── Passage provided
The 2014 NBA Draft will be a historic one for Canadian basketball, with as many as seven players from Canada - three of them as high as the first round - possibly selected. In the days leading up to the draft, TSN.ca and TSN Radio basketball analyst Duane Watson looks at some of the names that will be headlining the event. Watch the 2014 NBA Draft on TSN, Thursday at 7pm et/4pm pt.
Name: Tyler Ennis
From: Brampton, Ontario
Played: Syracuse University
Position: Point Guard
2013-2014 Stats: 12.9 points, 5.5 assists, 2.1 steals
Breakout Game: 14 points, 9 assists in win vs. Duke Feb 1st.
Accolades: 2013 - '14 All-ACC Defensive team, Second team All-ACC, finished amongst 10 finalists for Naismith Player of the Year voting.
Draft Projection: Mid-late first round.
────
§ **Stated task 1**
Answer these questions using the Tyler Ennis draft profile:
(a) How many players from Canada might be selected in the 2014 NBA Draft?
(b) Which university did Tyler Ennis play for?
(c) Which team did he face in his breakout game?
§ **Stated task 2**
Write the next part of the Tyler Ennis draft profile, picking up after its final line.
The items have no connection to the Tyler Ennis draft profile.
── Dataset rows
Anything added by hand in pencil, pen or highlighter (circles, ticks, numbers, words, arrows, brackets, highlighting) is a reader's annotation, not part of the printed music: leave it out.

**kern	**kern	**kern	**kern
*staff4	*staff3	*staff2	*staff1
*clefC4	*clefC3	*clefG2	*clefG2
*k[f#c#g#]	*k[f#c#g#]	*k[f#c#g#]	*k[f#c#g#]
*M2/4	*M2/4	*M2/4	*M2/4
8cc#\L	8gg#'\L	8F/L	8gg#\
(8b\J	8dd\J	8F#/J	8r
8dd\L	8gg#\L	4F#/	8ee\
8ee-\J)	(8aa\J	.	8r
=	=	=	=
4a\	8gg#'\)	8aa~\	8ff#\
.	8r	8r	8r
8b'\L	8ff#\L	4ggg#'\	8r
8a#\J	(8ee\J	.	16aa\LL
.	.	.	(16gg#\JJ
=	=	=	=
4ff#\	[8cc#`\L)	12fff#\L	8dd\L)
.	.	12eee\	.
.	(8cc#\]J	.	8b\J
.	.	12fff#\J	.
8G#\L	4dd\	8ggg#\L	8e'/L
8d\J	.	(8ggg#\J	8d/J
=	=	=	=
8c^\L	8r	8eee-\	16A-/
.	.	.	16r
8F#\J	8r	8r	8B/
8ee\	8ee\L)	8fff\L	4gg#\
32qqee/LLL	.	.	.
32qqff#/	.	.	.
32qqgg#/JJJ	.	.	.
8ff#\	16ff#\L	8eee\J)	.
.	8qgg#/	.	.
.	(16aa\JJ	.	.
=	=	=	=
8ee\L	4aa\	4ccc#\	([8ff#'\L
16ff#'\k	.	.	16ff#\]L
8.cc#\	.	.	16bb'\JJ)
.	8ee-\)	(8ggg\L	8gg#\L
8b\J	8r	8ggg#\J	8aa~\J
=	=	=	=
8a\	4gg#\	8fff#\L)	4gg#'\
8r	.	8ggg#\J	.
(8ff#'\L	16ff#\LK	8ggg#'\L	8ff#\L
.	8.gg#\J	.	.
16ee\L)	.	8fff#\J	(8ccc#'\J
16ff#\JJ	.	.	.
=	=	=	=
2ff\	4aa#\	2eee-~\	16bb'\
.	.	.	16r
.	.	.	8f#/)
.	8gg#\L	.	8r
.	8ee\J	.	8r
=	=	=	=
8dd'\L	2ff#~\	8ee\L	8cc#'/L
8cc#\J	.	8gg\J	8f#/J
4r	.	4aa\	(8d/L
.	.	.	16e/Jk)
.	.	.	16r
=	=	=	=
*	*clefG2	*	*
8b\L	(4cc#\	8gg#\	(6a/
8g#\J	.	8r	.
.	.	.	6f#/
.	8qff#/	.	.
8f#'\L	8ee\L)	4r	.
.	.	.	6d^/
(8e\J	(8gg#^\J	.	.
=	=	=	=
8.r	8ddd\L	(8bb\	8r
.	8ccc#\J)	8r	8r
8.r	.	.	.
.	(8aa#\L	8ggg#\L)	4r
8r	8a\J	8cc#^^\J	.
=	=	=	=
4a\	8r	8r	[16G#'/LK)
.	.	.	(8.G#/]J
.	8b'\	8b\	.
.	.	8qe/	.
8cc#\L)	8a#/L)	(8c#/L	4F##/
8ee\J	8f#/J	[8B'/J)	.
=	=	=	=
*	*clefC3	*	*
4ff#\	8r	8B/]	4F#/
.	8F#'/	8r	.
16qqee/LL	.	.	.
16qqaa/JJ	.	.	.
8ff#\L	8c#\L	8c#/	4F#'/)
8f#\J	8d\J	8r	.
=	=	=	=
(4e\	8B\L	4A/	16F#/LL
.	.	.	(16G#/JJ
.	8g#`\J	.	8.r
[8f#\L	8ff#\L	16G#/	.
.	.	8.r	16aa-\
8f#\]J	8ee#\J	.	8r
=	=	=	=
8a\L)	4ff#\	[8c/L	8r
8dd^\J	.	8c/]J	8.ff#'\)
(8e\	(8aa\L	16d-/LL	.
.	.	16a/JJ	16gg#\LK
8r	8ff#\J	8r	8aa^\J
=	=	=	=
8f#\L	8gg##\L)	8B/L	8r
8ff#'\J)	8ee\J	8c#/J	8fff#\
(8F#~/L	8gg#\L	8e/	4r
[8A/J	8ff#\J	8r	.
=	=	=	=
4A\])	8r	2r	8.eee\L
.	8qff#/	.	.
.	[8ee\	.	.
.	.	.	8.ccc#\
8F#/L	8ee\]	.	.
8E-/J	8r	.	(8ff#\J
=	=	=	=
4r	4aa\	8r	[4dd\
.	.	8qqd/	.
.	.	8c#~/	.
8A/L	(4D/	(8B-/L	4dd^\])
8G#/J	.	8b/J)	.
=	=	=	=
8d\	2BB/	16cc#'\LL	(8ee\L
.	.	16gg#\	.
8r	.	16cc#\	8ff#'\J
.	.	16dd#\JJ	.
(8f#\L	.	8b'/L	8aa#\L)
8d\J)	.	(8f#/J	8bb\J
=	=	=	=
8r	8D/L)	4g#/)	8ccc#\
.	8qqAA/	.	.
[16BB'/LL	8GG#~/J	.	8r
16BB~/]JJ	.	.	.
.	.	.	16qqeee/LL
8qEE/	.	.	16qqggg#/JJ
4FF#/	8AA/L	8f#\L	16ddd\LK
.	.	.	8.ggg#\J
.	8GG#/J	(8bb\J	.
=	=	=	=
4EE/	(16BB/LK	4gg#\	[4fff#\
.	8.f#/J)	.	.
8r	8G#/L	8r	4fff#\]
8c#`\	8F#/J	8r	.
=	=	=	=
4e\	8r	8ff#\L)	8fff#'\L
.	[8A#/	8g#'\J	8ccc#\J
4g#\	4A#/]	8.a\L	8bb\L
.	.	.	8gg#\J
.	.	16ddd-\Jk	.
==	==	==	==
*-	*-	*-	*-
────
§ **Task output 1**
(a) As many as seven
(b) Syracuse University
(c) Duke

§ **Task output 2**
Comparable NBA player: Jrue Holiday
While all attention was focused on the impact Andrew Wiggins would make in his first season as a one-and-done player, Tyler Ennis quietly and confidently did the same.
Maturity and poise are two things consistently said about Ennis, and with good reason. As a freshman the 6'2 Brampton, Ontario native expertly and efficiently lead the Orange to a 28-6 record and a No. 1 ranking in the country.
The only person who wasn't surprised by Ennis' breakout season was Ennis. It wasn't a case of over confidence, but merely confidence. His assuredness in his abilities and talents is what kept him cool in late game situations, where he able to make clutch plays or scoring game-winning baskets.
A point guard in every sense of the term, he looks for his teammates first and creates opportunities for them - yet is still able to find his own shot when necessary, keeping defenses honest.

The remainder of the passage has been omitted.